Items listed in a dataset:
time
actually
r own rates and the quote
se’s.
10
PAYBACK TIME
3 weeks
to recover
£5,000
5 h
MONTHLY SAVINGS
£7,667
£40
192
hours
--
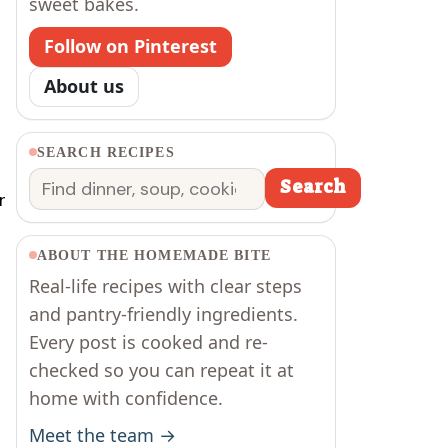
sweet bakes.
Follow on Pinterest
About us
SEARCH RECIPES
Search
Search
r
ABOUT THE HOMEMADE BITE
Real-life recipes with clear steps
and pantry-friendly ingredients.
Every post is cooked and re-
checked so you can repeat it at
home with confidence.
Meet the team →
...
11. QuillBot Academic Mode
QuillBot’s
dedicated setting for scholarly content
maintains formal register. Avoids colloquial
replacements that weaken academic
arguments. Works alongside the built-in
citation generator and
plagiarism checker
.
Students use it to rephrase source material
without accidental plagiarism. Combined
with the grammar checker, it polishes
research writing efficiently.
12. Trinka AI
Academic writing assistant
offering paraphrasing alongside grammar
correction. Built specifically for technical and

• _TASK STATEMENT_:
Every line from the line containing "plagiarism checker" through the line containing "correction. Built specifically" in the records above must be retyped exactly. Leave out the rest.

• _ANSWER_:
plagiarism checker
.
Students use it to rephrase source material
without accidental plagiarism. Combined
with the grammar checker, it polishes
research writing efficiently.
12. Trinka AI
Academic writing assistant
offering paraphrasing alongside grammar
correction. Built specifically for technical and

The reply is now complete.